В маленьком японском ресторане на Петроградской миловидная официантка калмыцких кровей окинула Брежнева цепким оценивающим взглядом. По Ане скользнула, как по предмету неодушевленному, давая понять, что такому импозантному мужчине она явно не пара. Ане даже смешно стало. Как это прекрасно, что отцовское чувство не зависит от таких мелочей, как красивое платье и вечерний макияж. Сегодня Аня была в своем абсолютно естественном виде. Хочешь узнать свою дочь, посмотри на нее, как на ребенка, без всякой косметики. Комплексов по этому поводу у Ани не было никогда. И она шепнула, наклонившись через стол:
— Она подумала, что я ваша девушка. Я вас компрометирую… Ей кажется, что вам положено появляться в свете с женщиной в бриллиантах и манто?
— Что она понимает в женщинах… — Он посмотрел на Аню необыкновенно теплым взглядом. — Быть рядом с такой девочкой, как ты, — для меня честь.
— Ну что ж… Принимается, — промурлыкала Аня, вполне довольная.
На столе мягко светил японский фонарик из рисовой бумаги. За окном моросил мелкий дождь. Брежнев закурил, спросив у нее разрешения. Волнение отпустило, и когда калмычка принесла заказанные ими суши, Аня почувствовала безумный голод. После поездки в Японию она считала себя большим спецом в японской кухне. А когда оторвалась от разглядывания красочного «мориавасэ Фунэ» и уже собиралась схватить палочками любимое «сякэ кунсэй абогадо носэ», наткнулась вдруг на пристальный взгляд Сергея Владиславовича. Он затянулся сигаретой, улыбнулся одним краешком губ и отвел глаза, глядя на медленно рассеивающийся дым. А потом сказал:
— Ты очень похожа на Машу… На свою маму. Странное ощущение… Как будто бы вернулся в прошлое. Как будто снова двадцать лет. — И после небольшой паузы спросил немного другим голосом: — Как она поживает?
— Ничего. Прожили с отцом больше двадцати лет. У него свой музей, краеведческий. У нее хозяйство. В город не перебрались, хотя была возможность. Так что все неплохо. Расскажите мне о вас с ней, — попросила его Аня вкрадчиво, боясь спугнуть тему, ради которой пришла на эту встречу. — Что это было?
— Она тебе ничего не рассказывала? — небрежно спросил он, стряхивая пепел с сигареты.
— Никогда. — Аня смотрела на него во все глаза, подавшись вперед.
— Знаешь, возможно, она этого никогда и не сделает. Это ее право. Ей не захочется разрушать твои представления о ней, как о матери. Мы не можем думать объективно о своих родителях. А ведь наши мамы были когда-то девочками. И чем легкомысленнее была девочка, тем скорее она становилась мамой. А нам почему-то кажется, что мамой она стала потому, что, наоборот, была очень серьезной. Если бы человечество само решало, когда ему иметь детей, нас бы уже давно не было на Земле. Ты — взрослая девочка. Ты замужем.
— Да. И не в первый раз…
— Удивительно, когда ты все успела… Значит, знаешь, что отношения между мужчиной и женщиной бывают разными.

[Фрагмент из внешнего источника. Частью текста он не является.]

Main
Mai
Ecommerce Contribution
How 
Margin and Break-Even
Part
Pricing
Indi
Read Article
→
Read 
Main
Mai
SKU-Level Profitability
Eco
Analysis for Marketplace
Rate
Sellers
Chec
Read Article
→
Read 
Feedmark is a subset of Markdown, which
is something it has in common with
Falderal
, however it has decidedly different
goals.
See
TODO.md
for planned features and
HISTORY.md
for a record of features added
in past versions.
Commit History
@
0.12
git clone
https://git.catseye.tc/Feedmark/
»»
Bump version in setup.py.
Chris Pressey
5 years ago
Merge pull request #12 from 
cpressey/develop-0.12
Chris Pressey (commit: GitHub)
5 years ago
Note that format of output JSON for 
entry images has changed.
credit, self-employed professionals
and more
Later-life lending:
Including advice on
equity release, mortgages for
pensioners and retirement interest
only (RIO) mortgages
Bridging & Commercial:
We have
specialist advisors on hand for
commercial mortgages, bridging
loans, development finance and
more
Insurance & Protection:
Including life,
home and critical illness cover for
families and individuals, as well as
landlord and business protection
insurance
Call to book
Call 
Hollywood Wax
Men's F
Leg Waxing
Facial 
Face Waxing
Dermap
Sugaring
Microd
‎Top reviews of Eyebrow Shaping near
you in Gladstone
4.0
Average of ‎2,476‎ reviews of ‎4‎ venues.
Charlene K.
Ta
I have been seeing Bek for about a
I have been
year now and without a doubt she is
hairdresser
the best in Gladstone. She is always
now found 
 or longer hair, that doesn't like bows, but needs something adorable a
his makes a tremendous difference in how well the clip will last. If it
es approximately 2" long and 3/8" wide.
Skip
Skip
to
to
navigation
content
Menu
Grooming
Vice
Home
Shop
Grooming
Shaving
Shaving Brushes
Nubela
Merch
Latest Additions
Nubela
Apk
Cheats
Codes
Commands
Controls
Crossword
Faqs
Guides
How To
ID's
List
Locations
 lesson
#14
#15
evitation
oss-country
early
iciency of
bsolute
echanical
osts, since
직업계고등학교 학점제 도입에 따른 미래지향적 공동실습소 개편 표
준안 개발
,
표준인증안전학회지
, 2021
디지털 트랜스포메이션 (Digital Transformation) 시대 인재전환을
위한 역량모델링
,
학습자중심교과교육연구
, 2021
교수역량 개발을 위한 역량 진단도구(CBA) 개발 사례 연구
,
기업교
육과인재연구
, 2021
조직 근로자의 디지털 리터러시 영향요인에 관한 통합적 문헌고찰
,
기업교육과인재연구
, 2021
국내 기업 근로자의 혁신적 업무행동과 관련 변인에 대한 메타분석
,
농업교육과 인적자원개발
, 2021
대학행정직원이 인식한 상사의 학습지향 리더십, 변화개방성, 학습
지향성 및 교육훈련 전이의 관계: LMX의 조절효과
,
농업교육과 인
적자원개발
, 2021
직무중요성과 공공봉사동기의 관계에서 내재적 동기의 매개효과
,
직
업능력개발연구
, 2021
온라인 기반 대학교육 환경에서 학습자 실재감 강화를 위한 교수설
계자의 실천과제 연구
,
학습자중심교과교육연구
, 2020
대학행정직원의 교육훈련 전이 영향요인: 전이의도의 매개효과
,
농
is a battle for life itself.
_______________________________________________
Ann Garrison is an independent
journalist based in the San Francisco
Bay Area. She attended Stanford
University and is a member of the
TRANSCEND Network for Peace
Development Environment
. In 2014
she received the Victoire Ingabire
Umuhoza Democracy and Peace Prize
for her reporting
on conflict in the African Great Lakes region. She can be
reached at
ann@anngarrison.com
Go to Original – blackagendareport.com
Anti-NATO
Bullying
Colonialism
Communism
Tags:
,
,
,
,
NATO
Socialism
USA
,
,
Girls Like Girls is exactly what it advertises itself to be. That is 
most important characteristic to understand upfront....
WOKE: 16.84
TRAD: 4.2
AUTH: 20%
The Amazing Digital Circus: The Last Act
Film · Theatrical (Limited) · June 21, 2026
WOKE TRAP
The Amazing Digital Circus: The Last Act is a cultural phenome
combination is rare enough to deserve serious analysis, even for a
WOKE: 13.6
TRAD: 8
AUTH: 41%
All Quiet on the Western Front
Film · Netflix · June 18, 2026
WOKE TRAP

— Да, знаю, — сказала Аня. — Вот только вопрос, насколько разными…
— Можно прожить с одним человеком тридцать лет и три года, а можно три дня. И что из этого было любовью, а что нет — не нам судить. Верно?
— Может быть, и так.
— Она была вылитая Одри Хепберн, — сказал человек, похожий на Ричарда Гира. — Ты тоже на нее похожа. Но Маша… Девочки тогда носили платьица. И эти распахнутые глаза. Улыбка. Жемчужная… Она все время смеялась. Ее нельзя было не заметить. И я, конечно, заметил. И не только я… Это, может быть, все и решило. Я привык своего добиваться. И смотреть не мог на всех этих комсомольских вожаков, которые вокруг крутились. Ну что тут сделаешь?.. Комсомол — это молодость. Как тут без любви.